## Data extract
_ _ _

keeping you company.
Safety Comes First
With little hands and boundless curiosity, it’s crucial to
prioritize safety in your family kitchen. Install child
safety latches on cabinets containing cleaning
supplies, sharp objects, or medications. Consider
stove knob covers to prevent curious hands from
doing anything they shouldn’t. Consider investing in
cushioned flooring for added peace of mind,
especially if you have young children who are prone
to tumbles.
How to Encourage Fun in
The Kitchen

_ _ _

## Your instructions
Across the entries above, find the lines with the string "hands" and copy them.

## Worked solution
With little hands and boundless curiosity, it’s crucial to
stove knob covers to prevent curious hands from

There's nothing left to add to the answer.